- [WORK INSTRUCTIONS]: Exact reproduction required: the lines below from the line with "Запасные тэны к электронагревателям из н/с" to the line with "Prendre deux appareils", both ends included, and no others.

- [ENTRIES SHOWN]:
------------------------------------------------------------------------
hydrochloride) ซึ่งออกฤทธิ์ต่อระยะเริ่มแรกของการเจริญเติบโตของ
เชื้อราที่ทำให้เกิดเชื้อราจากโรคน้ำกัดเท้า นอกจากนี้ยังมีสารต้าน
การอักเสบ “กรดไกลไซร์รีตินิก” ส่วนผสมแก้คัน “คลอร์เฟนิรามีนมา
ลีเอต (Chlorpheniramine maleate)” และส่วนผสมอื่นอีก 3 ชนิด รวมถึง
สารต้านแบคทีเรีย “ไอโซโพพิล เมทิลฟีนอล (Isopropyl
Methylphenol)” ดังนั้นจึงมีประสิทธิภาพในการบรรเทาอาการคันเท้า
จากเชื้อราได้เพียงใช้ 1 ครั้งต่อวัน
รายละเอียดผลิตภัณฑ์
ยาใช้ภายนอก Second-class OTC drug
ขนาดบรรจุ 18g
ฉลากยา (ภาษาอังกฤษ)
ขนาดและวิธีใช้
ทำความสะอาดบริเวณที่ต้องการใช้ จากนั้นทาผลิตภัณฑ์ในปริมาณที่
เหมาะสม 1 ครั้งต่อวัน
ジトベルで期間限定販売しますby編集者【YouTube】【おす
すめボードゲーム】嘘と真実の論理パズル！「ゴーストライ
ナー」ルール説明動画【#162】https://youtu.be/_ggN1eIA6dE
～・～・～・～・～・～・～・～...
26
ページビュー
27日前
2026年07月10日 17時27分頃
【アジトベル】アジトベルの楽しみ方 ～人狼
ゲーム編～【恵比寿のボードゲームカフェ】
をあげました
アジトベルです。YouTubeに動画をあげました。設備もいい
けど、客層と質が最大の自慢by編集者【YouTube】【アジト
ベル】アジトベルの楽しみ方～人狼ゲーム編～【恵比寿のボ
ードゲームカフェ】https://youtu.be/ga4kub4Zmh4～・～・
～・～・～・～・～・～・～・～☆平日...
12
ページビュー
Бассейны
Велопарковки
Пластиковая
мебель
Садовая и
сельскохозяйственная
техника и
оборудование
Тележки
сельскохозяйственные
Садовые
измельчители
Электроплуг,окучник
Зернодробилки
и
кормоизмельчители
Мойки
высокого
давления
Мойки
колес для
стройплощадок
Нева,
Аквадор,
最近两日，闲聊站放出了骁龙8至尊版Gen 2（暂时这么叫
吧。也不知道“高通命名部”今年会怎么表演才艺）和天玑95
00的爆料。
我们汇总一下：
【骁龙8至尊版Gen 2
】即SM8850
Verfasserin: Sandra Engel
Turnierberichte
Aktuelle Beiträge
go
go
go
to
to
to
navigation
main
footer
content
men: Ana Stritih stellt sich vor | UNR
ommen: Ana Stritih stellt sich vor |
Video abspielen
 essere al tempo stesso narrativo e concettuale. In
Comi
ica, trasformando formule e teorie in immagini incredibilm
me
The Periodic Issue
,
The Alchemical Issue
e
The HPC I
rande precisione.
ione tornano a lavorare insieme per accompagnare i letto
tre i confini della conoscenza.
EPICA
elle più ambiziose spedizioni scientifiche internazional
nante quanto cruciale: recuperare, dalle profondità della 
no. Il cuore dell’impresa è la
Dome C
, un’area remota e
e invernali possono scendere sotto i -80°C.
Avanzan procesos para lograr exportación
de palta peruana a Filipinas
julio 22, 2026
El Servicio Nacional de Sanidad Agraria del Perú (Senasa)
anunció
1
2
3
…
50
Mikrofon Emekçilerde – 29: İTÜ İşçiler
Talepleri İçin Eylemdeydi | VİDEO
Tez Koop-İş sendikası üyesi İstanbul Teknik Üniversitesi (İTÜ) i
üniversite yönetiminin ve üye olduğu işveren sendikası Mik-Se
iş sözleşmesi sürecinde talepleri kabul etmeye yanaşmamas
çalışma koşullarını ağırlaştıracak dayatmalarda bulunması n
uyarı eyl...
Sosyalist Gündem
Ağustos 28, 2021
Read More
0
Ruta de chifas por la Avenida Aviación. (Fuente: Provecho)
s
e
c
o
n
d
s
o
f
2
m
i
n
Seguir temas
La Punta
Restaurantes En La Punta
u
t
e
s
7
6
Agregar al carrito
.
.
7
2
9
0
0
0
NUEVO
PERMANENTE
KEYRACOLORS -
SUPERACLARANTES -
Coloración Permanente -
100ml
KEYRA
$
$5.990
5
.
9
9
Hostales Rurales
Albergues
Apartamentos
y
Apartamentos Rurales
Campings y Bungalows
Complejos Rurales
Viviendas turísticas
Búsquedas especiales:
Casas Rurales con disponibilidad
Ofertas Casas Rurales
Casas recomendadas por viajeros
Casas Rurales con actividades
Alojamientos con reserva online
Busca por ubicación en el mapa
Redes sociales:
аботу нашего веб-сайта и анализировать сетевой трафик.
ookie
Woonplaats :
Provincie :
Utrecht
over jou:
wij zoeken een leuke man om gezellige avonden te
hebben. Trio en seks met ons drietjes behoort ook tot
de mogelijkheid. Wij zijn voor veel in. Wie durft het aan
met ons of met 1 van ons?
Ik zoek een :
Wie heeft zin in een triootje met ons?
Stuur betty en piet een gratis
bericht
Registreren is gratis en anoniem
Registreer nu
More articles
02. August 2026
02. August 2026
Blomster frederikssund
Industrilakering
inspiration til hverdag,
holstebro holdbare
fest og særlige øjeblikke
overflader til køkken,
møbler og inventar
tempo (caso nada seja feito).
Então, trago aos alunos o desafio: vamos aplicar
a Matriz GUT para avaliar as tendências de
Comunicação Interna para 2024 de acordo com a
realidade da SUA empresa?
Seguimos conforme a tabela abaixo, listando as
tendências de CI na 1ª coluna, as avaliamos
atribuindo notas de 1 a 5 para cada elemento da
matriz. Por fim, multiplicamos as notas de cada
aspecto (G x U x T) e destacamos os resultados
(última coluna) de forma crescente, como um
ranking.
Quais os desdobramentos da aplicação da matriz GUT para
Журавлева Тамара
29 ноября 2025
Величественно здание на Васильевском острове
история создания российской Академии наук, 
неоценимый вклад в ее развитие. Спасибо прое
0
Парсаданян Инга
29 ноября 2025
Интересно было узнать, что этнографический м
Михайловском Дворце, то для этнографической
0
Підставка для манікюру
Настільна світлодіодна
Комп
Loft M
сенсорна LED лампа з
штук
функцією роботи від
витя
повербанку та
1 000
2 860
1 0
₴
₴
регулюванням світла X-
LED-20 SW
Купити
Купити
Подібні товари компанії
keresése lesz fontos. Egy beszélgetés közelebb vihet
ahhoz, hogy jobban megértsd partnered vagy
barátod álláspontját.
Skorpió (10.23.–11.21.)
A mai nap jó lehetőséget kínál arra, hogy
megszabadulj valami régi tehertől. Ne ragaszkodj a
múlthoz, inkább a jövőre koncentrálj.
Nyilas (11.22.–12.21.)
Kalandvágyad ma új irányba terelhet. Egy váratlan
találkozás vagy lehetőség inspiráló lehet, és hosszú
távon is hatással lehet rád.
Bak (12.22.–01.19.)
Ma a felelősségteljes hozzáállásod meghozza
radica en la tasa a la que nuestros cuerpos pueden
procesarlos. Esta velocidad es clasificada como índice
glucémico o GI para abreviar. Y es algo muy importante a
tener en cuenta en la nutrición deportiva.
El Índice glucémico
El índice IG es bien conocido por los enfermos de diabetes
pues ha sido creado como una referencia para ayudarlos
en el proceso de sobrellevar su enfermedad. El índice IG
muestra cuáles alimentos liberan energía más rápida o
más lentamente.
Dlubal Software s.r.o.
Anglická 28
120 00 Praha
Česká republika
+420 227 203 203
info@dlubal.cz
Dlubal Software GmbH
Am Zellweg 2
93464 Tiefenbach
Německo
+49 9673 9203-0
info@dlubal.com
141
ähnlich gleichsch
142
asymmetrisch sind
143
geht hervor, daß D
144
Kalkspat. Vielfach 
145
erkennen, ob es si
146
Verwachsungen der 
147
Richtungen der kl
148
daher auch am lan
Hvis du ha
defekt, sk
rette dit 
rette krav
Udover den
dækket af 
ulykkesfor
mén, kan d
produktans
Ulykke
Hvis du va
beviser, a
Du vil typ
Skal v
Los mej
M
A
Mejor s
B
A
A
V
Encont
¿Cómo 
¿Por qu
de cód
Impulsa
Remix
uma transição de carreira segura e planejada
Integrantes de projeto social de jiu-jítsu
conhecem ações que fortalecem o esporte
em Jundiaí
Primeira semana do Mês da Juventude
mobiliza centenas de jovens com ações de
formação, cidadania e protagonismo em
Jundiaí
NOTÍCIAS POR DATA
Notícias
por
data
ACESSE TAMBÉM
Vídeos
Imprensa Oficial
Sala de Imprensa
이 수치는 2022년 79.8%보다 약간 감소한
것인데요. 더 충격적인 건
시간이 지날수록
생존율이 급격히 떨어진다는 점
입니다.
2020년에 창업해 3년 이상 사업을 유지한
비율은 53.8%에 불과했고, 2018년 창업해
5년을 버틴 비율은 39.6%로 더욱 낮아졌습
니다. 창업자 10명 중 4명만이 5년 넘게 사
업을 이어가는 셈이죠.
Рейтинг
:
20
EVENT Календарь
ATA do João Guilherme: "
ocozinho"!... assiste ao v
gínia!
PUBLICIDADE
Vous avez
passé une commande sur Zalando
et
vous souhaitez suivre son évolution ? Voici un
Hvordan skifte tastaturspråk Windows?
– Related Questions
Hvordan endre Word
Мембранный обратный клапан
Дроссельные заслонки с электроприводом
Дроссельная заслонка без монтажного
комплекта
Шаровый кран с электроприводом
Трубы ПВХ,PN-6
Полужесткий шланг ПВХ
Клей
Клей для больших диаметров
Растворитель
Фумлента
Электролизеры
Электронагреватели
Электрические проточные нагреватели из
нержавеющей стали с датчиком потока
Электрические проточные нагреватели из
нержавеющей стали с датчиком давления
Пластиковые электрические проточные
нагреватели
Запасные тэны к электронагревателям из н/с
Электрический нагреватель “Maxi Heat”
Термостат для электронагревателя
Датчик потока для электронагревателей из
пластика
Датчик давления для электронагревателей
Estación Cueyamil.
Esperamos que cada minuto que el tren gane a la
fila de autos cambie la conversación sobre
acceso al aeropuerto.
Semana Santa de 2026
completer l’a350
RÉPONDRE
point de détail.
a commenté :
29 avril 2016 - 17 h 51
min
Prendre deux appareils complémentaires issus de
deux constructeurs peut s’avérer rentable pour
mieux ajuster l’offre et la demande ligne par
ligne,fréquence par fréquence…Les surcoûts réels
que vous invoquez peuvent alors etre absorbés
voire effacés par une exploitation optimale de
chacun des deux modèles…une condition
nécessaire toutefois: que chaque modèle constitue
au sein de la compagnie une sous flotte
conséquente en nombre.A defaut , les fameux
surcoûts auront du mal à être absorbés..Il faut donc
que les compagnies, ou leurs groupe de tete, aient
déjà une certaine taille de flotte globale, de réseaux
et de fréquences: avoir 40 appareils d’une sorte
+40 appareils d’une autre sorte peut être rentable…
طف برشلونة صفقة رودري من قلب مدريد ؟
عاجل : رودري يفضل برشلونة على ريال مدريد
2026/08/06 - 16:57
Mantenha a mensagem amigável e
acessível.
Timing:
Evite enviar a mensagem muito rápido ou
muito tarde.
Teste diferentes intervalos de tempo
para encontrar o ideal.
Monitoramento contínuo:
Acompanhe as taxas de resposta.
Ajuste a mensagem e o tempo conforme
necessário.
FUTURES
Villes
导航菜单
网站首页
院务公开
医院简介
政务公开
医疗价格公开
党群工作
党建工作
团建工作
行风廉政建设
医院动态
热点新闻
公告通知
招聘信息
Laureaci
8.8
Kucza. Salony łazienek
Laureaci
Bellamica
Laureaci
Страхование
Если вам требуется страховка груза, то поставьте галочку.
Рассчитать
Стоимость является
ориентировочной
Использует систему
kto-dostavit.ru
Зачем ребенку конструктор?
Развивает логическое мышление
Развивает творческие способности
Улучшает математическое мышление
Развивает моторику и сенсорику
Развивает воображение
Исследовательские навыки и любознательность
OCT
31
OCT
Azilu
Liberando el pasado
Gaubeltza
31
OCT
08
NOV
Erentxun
------------------------------------------------------------------------
- [SOLUTION TO THIS PROBLEM]:
Запасные тэны к электронагревателям из н/с
Электрический нагреватель “Maxi Heat”
Термостат для электронагревателя
Датчик потока для электронагревателей из
пластика
Датчик давления для электронагревателей
Estación Cueyamil.
Esperamos que cada minuto que el tren gane a la
fila de autos cambie la conversación sobre
acceso al aeropuerto.
Semana Santa de 2026
completer l’a350
RÉPONDRE
point de détail.
a commenté :
29 avril 2016 - 17 h 51
min
Prendre deux appareils complémentaires issus de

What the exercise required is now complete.